Hacker News new | ask | show | jobs
by khalic 4 days ago
Yep, any American closed model is now a de facto existential risk for any company relying on them.

The latest open models are so good it’s worth the 6-8 months delayed capabilities. At least for coding

2 comments

The problem is there’s a real wall on the vram side. While fused main memory is ok the inference speeds on larger models are impractical. With vram on a GPU the machine class, power requirement, GPU costs, and other factors put them out of most people’s reach. Cloud GPUs require a second job to keep available and hot. What closed providers offer is packing and scale advantages as well as infrastructure. The scaling laws here aren’t the same as Moore’s law - in fact they predict more required hardware and more scale over time. Moore’s laws isn’t keeping up with expanded needs and the ability to fab and produce at scale the specific things that weren’t needed a few years ago are lagging. So it’s not a 6-8 month lag; it’s a lag that will be induced by hardware scarcity and an ever increasing lag until something fundamentally changes with matmul.
I will use the best available while it is available. 8 months ago with Codex would be intolerable today.
I believe we have somewhat plateaued and each percentage gained seems to be an exponential effort.
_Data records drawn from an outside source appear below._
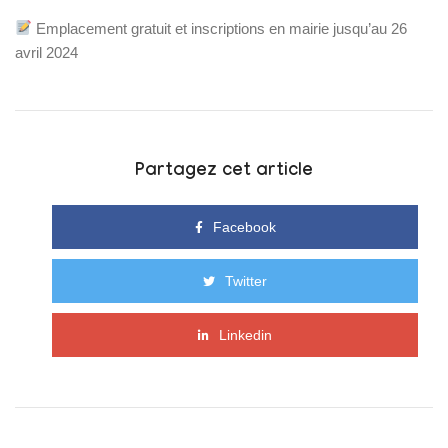
Emplacement gratuit et inscriptions en mairie jusqu’au 26
avril 2024
Partagez cet article
Facebook
Twitter
Linkedin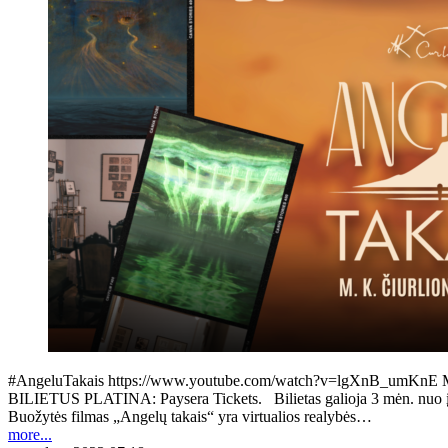
#AngeluTakais https://www.youtube.com/watch?v=lgXnB_umKnE M. K. Či
BILIETUS PLATINA: Paysera Tickets. Bilietas galioja 3 mėn. nuo įsigij
Buožytės filmas „Angelų takais“ yra virtualios realybės…
more...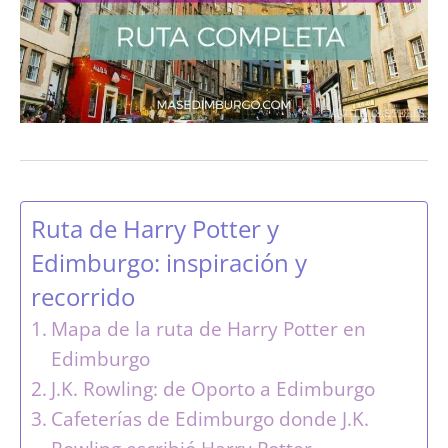
Ruta de Harry Potter y
Edimburgo: inspiración y
recorrido
Mapa de la ruta de Harry Potter en
Edimburgo
J.K. Rowling: de Oporto a Edimburgo
Cafeterías de Edimburgo donde J.K.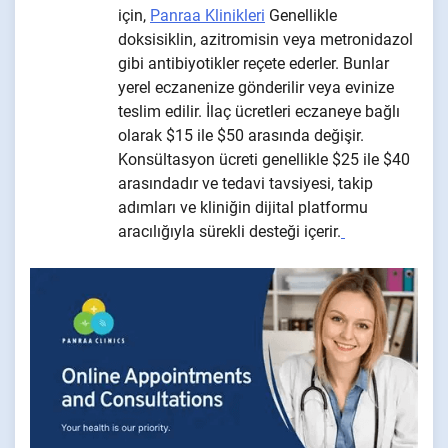
için,
Panraa Klinikleri
Genellikle
doksisiklin, azitromisin veya metronidazol
gibi antibiyotikler reçete ederler. Bunlar
yerel eczanenize gönderilir veya evinize
teslim edilir. İlaç ücretleri eczaneye bağlı
olarak $15 ile $50 arasında değişir.
Konsültasyon ücreti genellikle $25 ile $40
arasındadır ve tedavi tavsiyesi, takip
adımları ve kliniğin dijital platformu
aracılığıyla sürekli desteği içerir.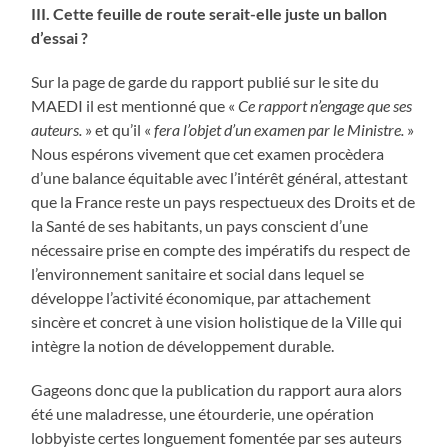
III. Cette feuille de route serait-elle juste un ballon
d’essai ?
Sur la page de garde du rapport publié sur le site du
MAEDI il est mentionné que «
Ce rapport n’engage que ses
auteurs.
» et qu’il «
fera l’objet d’un examen par le Ministre.
»
Nous espérons vivement que cet examen procèdera
d’une balance équitable avec l’intérêt général, attestant
que la France reste un pays respectueux des Droits et de
la Santé de ses habitants, un pays conscient d’une
nécessaire prise en compte des impératifs du respect de
l’environnement sanitaire et social dans lequel se
développe l’activité économique, par attachement
sincère et concret à une vision holistique de la Ville qui
intègre la notion de développement durable.
Gageons donc que la publication du rapport aura alors
été une maladresse, une étourderie, une opération
lobbyiste certes longuement fomentée par ses auteurs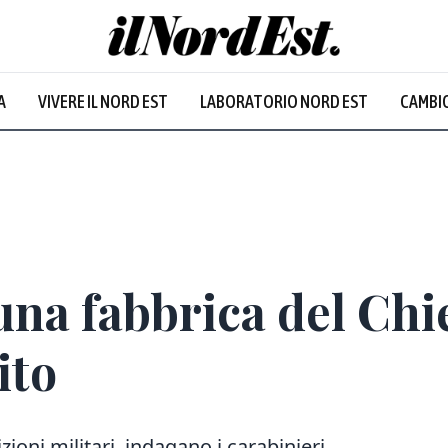
A
VIVERE IL NORD EST
LABORATORIO NORD EST
CAMBIO
una fabbrica del Chi
ito
ioni militari, indagano i carabinieri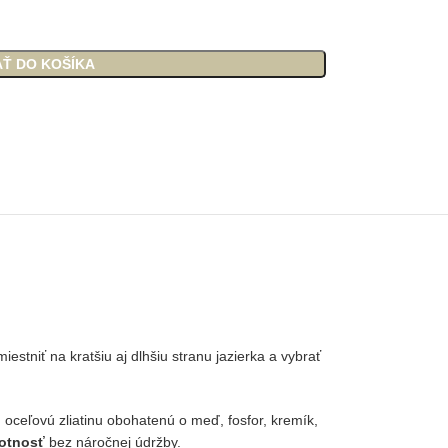
AŤ DO KOŠÍKA
tniť na kratšiu aj dlhšiu stranu jazierka a vybrať
oceľovú zliatinu obohatenú o meď, fosfor, kremík,
votnosť
bez náročnej údržby.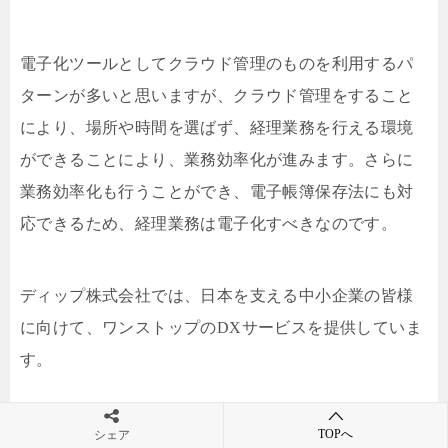
電子化ツールとしてクラウド管理のものを利用するパ
ターンが多いと思いますが、クラウド管理をすること
により、場所や時間を選ばず、経理業務を行える環境
ができることにより、業務効率化が進みます。さらに
業務効率化も行うことができ、電子帳簿保存法にも対
応できるため、経理業務は電子化すべきなのです。
ディップ株式会社では、日本を支える中小企業の皆様
に向けて、ワンストップのDXサービスを提供していま
す。
DXの実践においては、人材確保や教育の壁、DXを前
TOPへ
シェア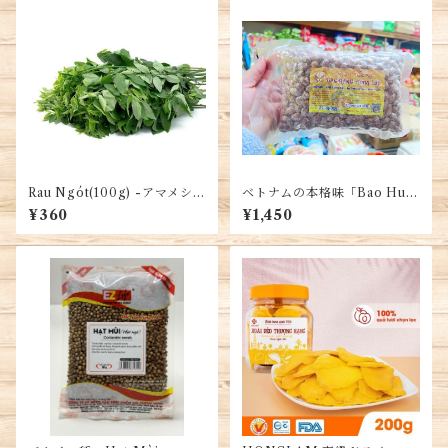
Rau Ngót(100g) -アマメシバ
ベトナムの本格味「Bao Huo
- Moringa
ng ブランド」五香粉で炒った
¥360
¥1,450
ピーナッツ 500G/1袋・Lạc
Rang Húng Lìu Hiệu 「Bảo
Hương」 Túi 500G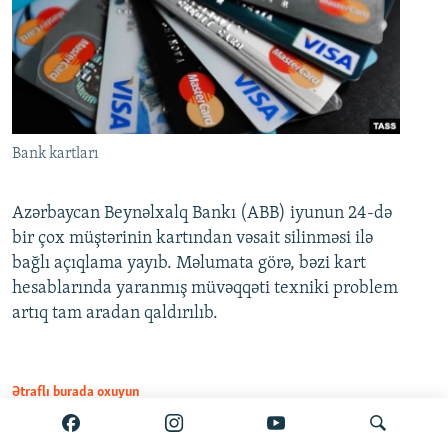
Bank kartları
Azərbaycan Beynəlxalq Bankı (ABB) iyunun 24-də
bir çox müştərinin kartından vəsait silinməsi ilə
bağlı açıqlama yayıb. Məlumata görə, bəzi kart
hesablarında yaranmış müvəqqəti texniki problem
artıq tam aradan qaldırılıb.
Ətraflı burada oxuyun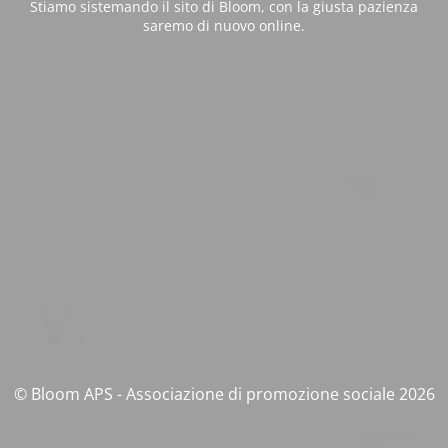
Stiamo sistemando il sito di Bloom, con la giusta pazienza
saremo di nuovo online.
© Bloom APS - Associazione di promozione sociale 2026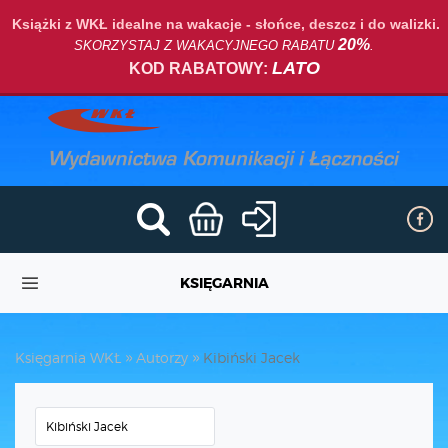
Książki z WKŁ idealne na wakacje - słońce, deszcz i do walizki.
20%
SKORZYSTAJ Z WAKACYJNEGO RABATU
.
LATO
KOD RABATOWY:
KSIĘGARNIA
Księgarnia WKŁ
Autorzy
Kibiński Jacek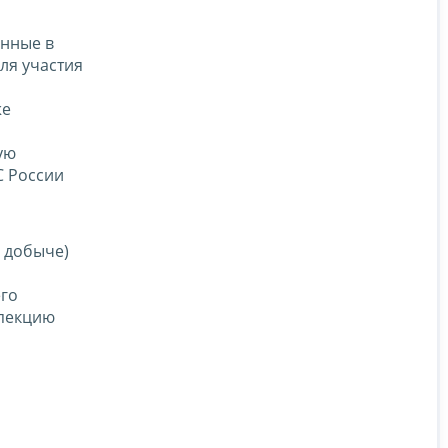
енные в
оля участия
же
ую
 России
 добыче)
его
спекцию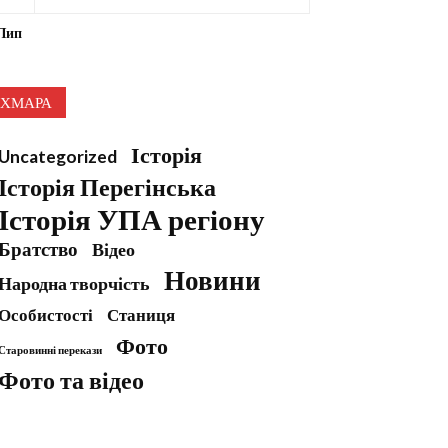
 Лип
ХМАРА
Історія
Uncategorized
Історія Перегінська
Історія УПА регіону
Братство
Відео
Новини
Народна творчість
Особистості
Станиця
Фото
Старовинні перекази
Фото та відео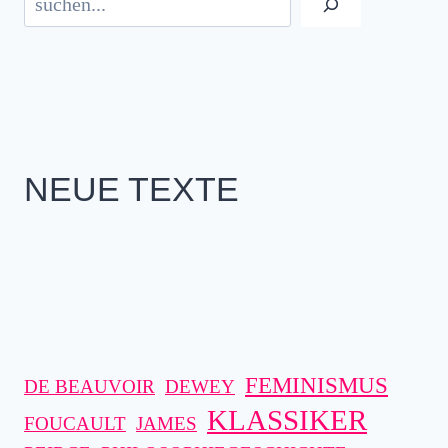
NEUE TEXTE
FEMINISMUS
DE BEAUVOIR
DEWEY
KLASSIKER
FOUCAULT
JAMES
Fable was around 10x GPT5 pricing and 100x Chinese models pricing, was it really 100x better? I Don't think so.

If you want a personal story, I just solved a complicated coding problem with Kimi 2.7 that GPT 5.4 failed with.

5.5 is far ahead 5.4. I don't see any plateau (from using these 16+ hours a day 7 days a week)
On a personal level, ditto. But at a business level, this kind of uncertainty will kill you. You need to be able to plan ahead.